**Instructions to follow:** Images in the data are to be skipped, while every line is restated exactly as written.

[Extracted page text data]
..............................
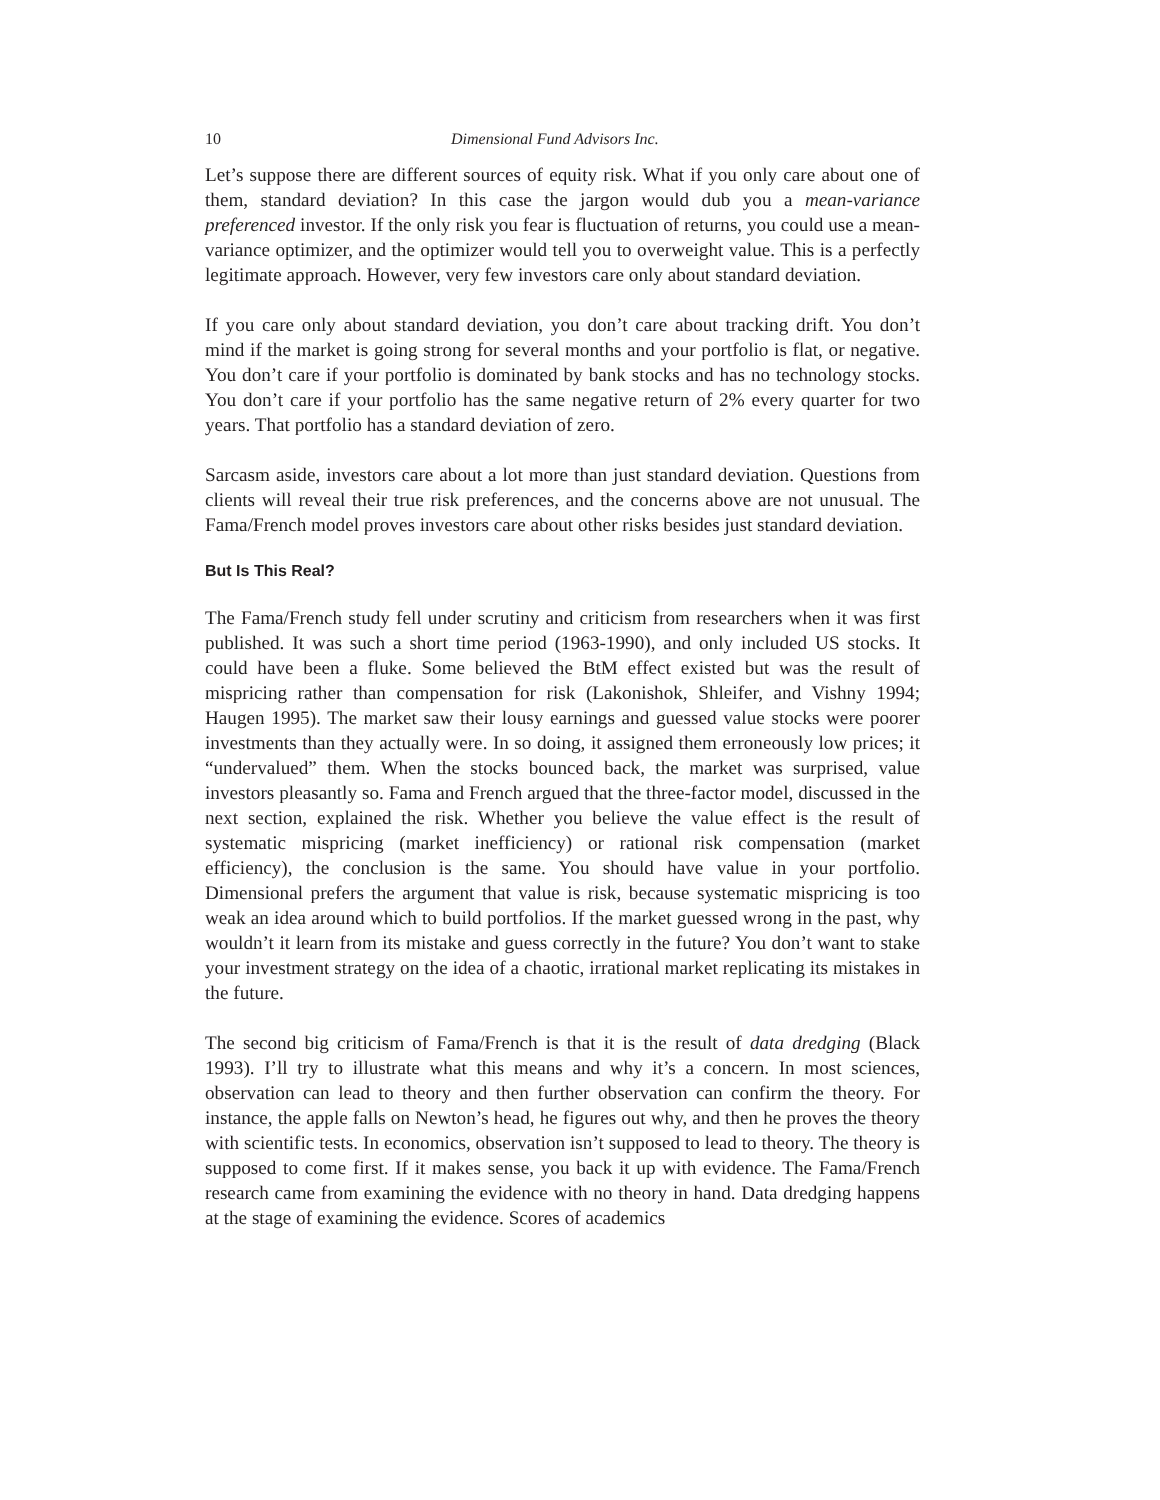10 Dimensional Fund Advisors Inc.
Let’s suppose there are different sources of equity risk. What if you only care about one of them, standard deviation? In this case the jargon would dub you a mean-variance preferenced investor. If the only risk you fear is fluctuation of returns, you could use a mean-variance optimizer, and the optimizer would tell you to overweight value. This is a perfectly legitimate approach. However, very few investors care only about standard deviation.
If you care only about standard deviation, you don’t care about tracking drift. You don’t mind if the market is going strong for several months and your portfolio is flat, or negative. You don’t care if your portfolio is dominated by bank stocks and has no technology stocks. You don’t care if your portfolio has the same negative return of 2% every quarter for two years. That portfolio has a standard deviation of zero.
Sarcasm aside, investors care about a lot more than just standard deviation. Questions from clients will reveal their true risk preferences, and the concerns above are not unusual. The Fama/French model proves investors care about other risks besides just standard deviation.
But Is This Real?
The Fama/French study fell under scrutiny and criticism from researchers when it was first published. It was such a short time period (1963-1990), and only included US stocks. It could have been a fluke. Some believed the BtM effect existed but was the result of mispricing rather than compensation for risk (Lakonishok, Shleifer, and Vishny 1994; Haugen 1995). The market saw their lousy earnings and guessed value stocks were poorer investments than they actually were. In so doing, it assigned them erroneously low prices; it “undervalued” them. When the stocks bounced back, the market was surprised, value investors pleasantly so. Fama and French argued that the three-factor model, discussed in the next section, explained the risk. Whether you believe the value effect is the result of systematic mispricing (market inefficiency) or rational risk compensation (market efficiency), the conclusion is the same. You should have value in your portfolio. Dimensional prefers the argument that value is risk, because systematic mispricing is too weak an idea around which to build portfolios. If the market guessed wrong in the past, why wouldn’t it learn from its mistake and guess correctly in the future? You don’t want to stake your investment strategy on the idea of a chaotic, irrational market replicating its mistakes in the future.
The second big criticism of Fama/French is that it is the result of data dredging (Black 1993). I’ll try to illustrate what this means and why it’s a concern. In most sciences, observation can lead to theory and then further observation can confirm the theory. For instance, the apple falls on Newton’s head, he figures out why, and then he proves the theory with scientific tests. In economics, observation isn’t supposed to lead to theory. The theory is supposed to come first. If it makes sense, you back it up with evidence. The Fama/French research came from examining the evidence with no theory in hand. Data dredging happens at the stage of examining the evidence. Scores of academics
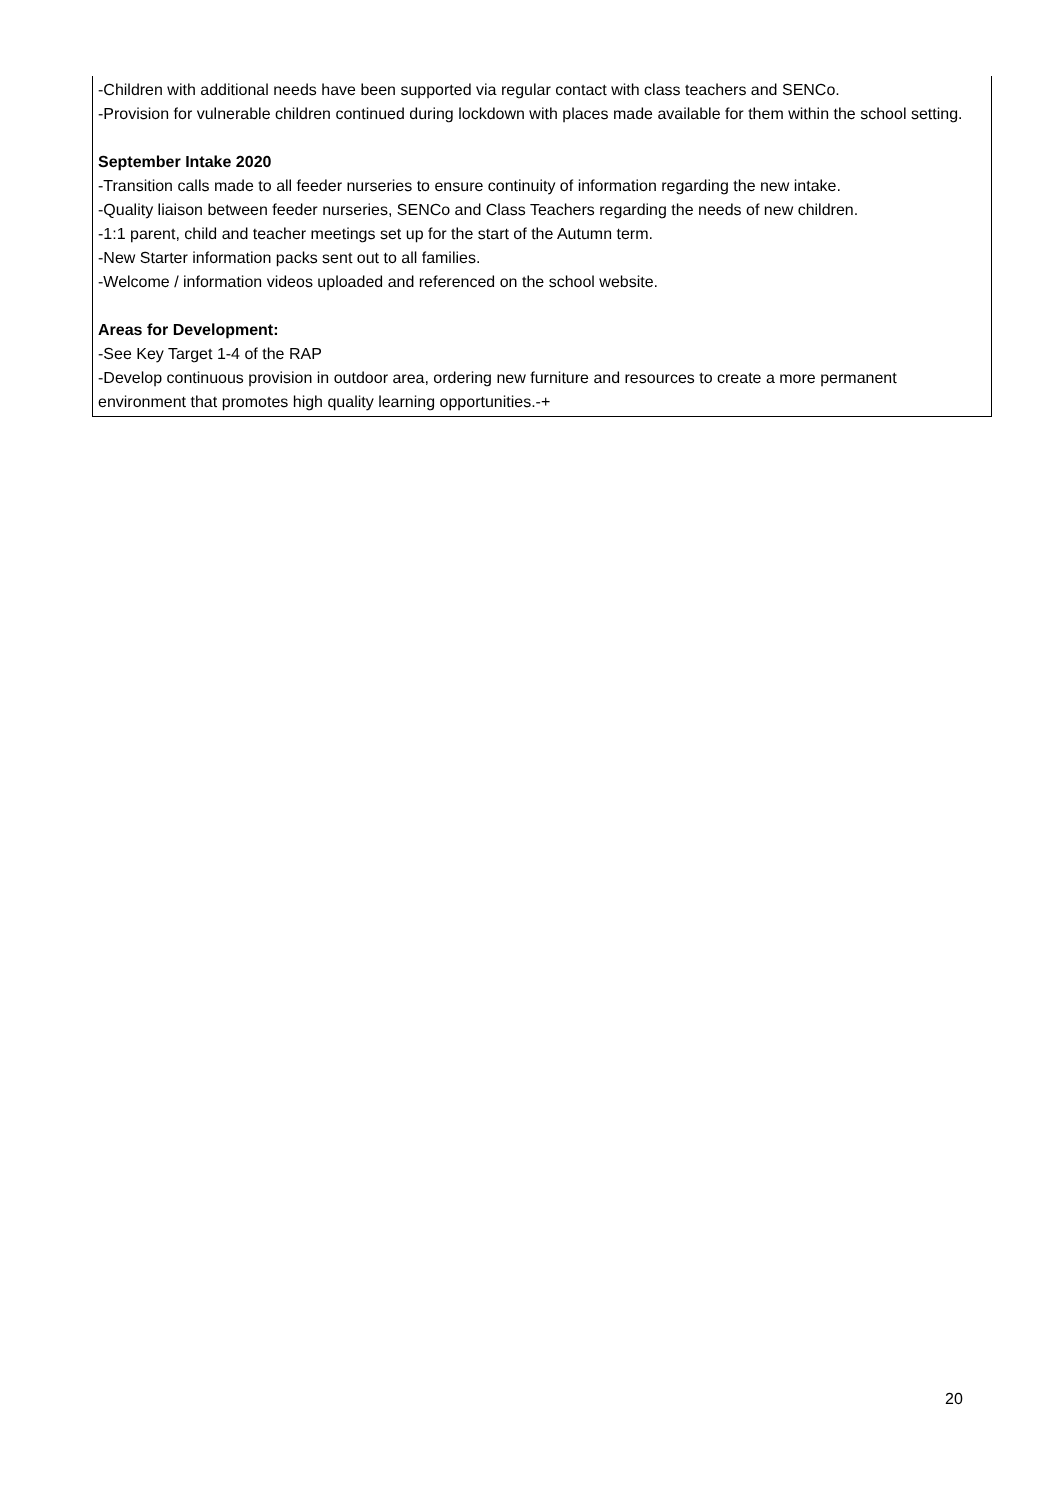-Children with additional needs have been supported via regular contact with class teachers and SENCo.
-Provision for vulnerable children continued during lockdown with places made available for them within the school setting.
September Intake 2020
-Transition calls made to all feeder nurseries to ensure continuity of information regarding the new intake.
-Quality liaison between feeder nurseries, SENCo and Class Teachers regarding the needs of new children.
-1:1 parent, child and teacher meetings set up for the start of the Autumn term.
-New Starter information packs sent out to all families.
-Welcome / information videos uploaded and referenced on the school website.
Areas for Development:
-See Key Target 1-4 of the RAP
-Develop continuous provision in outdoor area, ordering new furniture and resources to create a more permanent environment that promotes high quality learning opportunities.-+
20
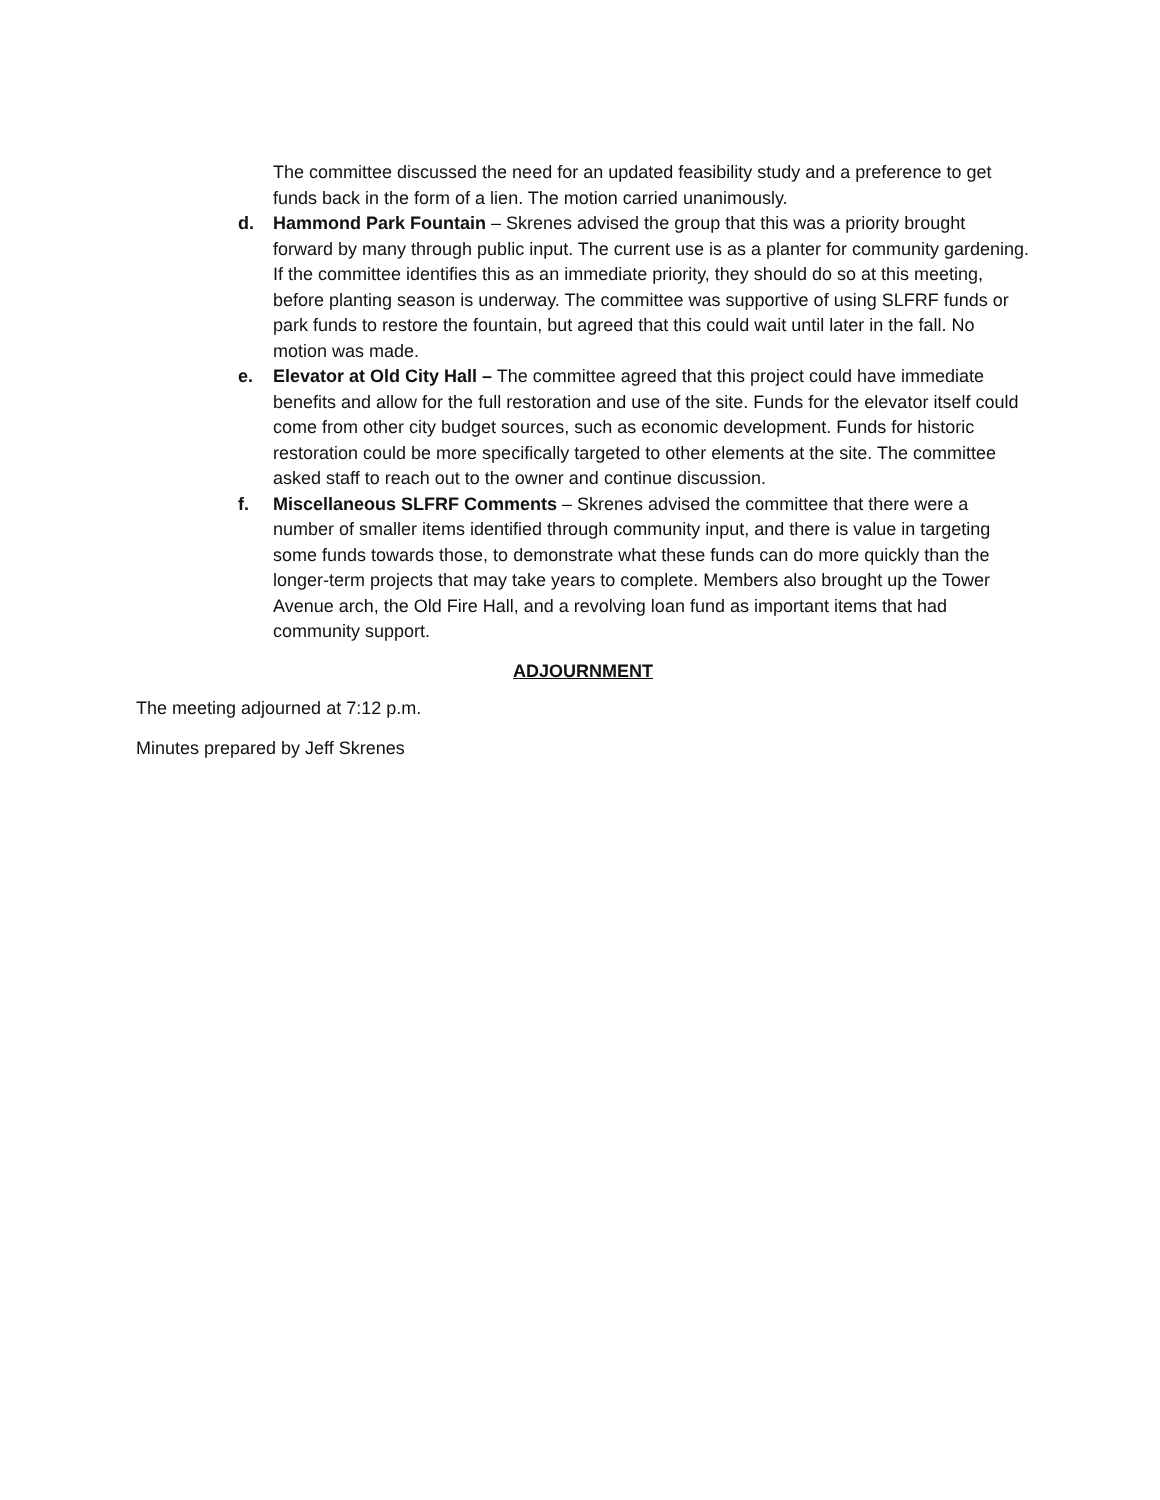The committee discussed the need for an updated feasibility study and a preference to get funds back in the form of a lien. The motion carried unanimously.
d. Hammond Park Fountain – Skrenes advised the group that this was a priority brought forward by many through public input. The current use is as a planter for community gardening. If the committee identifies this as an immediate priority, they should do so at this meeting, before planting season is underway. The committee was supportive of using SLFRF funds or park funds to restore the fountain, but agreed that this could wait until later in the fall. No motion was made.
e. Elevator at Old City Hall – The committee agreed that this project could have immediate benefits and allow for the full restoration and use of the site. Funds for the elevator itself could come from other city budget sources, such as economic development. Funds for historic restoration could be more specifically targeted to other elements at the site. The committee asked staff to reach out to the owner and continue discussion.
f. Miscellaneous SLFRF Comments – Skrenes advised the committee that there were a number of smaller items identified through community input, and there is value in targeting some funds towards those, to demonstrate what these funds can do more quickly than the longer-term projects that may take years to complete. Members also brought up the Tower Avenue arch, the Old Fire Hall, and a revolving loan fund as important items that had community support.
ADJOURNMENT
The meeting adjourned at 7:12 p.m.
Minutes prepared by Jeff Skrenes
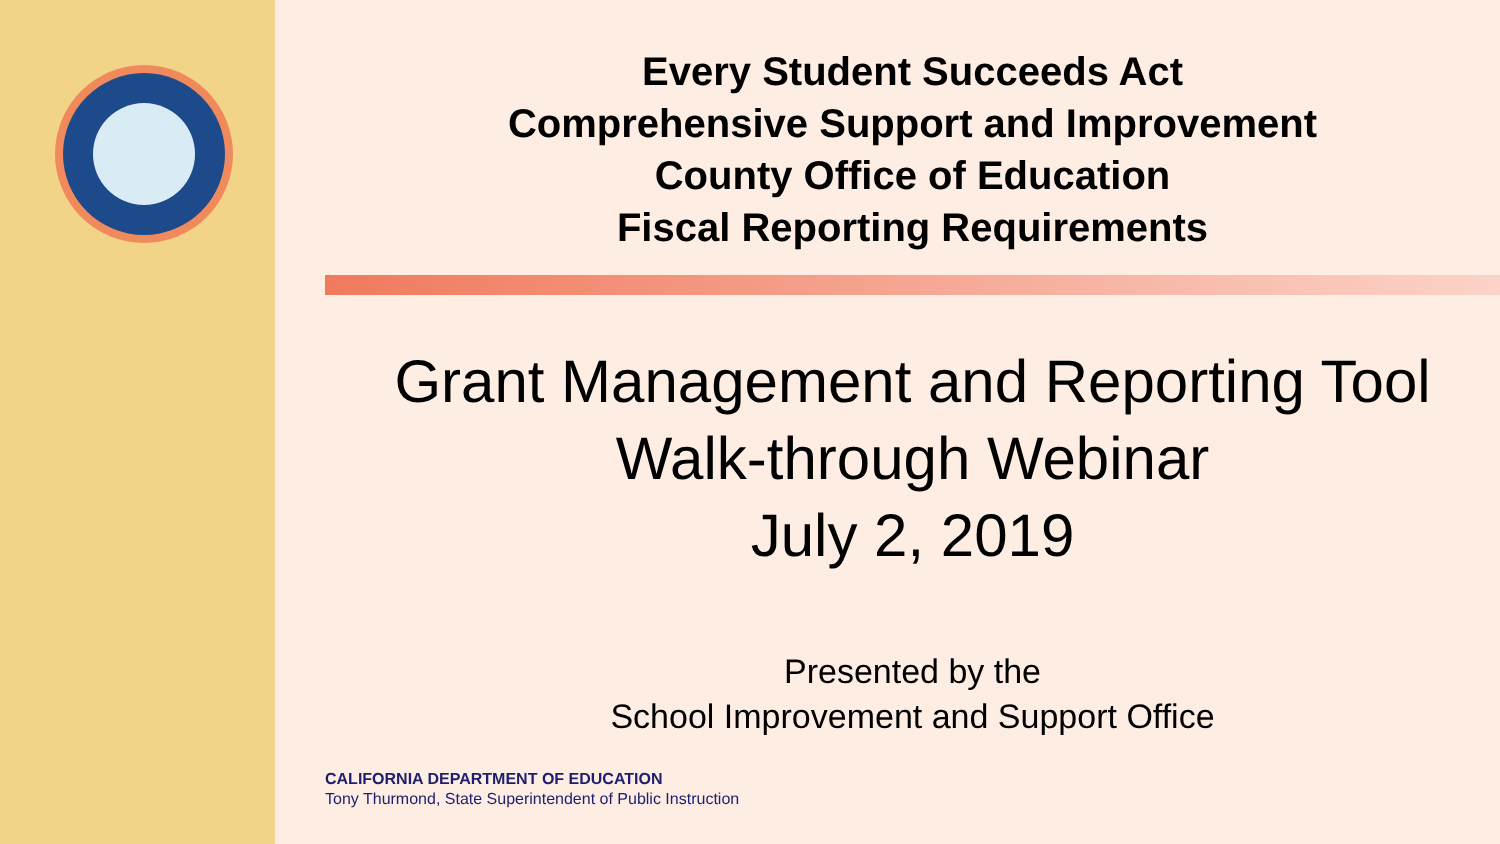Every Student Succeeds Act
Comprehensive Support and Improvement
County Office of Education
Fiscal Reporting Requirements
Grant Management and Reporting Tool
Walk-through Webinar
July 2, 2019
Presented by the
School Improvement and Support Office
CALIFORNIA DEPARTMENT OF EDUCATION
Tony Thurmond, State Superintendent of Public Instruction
..............................
**Solution:**
10 Dimensional Fund Advisors Inc.
Let’s suppose there are different sources of equity risk. What if you only care about one of them, standard deviation? In this case the jargon would dub you a mean-variance preferenced investor. If the only risk you fear is fluctuation of returns, you could use a mean-variance optimizer, and the optimizer would tell you to overweight value. This is a perfectly legitimate approach. However, very few investors care only about standard deviation.
If you care only about standard deviation, you don’t care about tracking drift. You don’t mind if the market is going strong for several months and your portfolio is flat, or negative. You don’t care if your portfolio is dominated by bank stocks and has no technology stocks. You don’t care if your portfolio has the same negative return of 2% every quarter for two years. That portfolio has a standard deviation of zero.
Sarcasm aside, investors care about a lot more than just standard deviation. Questions from clients will reveal their true risk preferences, and the concerns above are not unusual. The Fama/French model proves investors care about other risks besides just standard deviation.
But Is This Real?
The Fama/French study fell under scrutiny and criticism from researchers when it was first published. It was such a short time period (1963-1990), and only included US stocks. It could have been a fluke. Some believed the BtM effect existed but was the result of mispricing rather than compensation for risk (Lakonishok, Shleifer, and Vishny 1994; Haugen 1995). The market saw their lousy earnings and guessed value stocks were poorer investments than they actually were. In so doing, it assigned them erroneously low prices; it “undervalued” them. When the stocks bounced back, the market was surprised, value investors pleasantly so. Fama and French argued that the three-factor model, discussed in the next section, explained the risk. Whether you believe the value effect is the result of systematic mispricing (market inefficiency) or rational risk compensation (market efficiency), the conclusion is the same. You should have value in your portfolio. Dimensional prefers the argument that value is risk, because systematic mispricing is too weak an idea around which to build portfolios. If the market guessed wrong in the past, why wouldn’t it learn from its mistake and guess correctly in the future? You don’t want to stake your investment strategy on the idea of a chaotic, irrational market replicating its mistakes in the future.
The second big criticism of Fama/French is that it is the result of data dredging (Black 1993). I’ll try to illustrate what this means and why it’s a concern. In most sciences, observation can lead to theory and then further observation can confirm the theory. For instance, the apple falls on Newton’s head, he figures out why, and then he proves the theory with scientific tests. In economics, observation isn’t supposed to lead to theory. The theory is supposed to come first. If it makes sense, you back it up with evidence. The Fama/French research came from examining the evidence with no theory in hand. Data dredging happens at the stage of examining the evidence. Scores of academics
-Children with additional needs have been supported via regular contact with class teachers and SENCo.
-Provision for vulnerable children continued during lockdown with places made available for them within the school setting.
September Intake 2020
-Transition calls made to all feeder nurseries to ensure continuity of information regarding the new intake.
-Quality liaison between feeder nurseries, SENCo and Class Teachers regarding the needs of new children.
-1:1 parent, child and teacher meetings set up for the start of the Autumn term.
-New Starter information packs sent out to all families.
-Welcome / information videos uploaded and referenced on the school website.
Areas for Development:
-See Key Target 1-4 of the RAP
-Develop continuous provision in outdoor area, ordering new furniture and resources to create a more permanent environment that promotes high quality learning opportunities.-+
20
The committee discussed the need for an updated feasibility study and a preference to get funds back in the form of a lien. The motion carried unanimously.
d. Hammond Park Fountain – Skrenes advised the group that this was a priority brought forward by many through public input. The current use is as a planter for community gardening. If the committee identifies this as an immediate priority, they should do so at this meeting, before planting season is underway. The committee was supportive of using SLFRF funds or park funds to restore the fountain, but agreed that this could wait until later in the fall. No motion was made.
e. Elevator at Old City Hall – The committee agreed that this project could have immediate benefits and allow for the full restoration and use of the site. Funds for the elevator itself could come from other city budget sources, such as economic development. Funds for historic restoration could be more specifically targeted to other elements at the site. The committee asked staff to reach out to the owner and continue discussion.
f. Miscellaneous SLFRF Comments – Skrenes advised the committee that there were a number of smaller items identified through community input, and there is value in targeting some funds towards those, to demonstrate what these funds can do more quickly than the longer-term projects that may take years to complete. Members also brought up the Tower Avenue arch, the Old Fire Hall, and a revolving loan fund as important items that had community support.
ADJOURNMENT
The meeting adjourned at 7:12 p.m.
Minutes prepared by Jeff Skrenes
Every Student Succeeds Act
Comprehensive Support and Improvement
County Office of Education
Fiscal Reporting Requirements
Grant Management and Reporting Tool
Walk-through Webinar
July 2, 2019
Presented by the
School Improvement and Support Office
CALIFORNIA DEPARTMENT OF EDUCATION
Tony Thurmond, State Superintendent of Public Instruction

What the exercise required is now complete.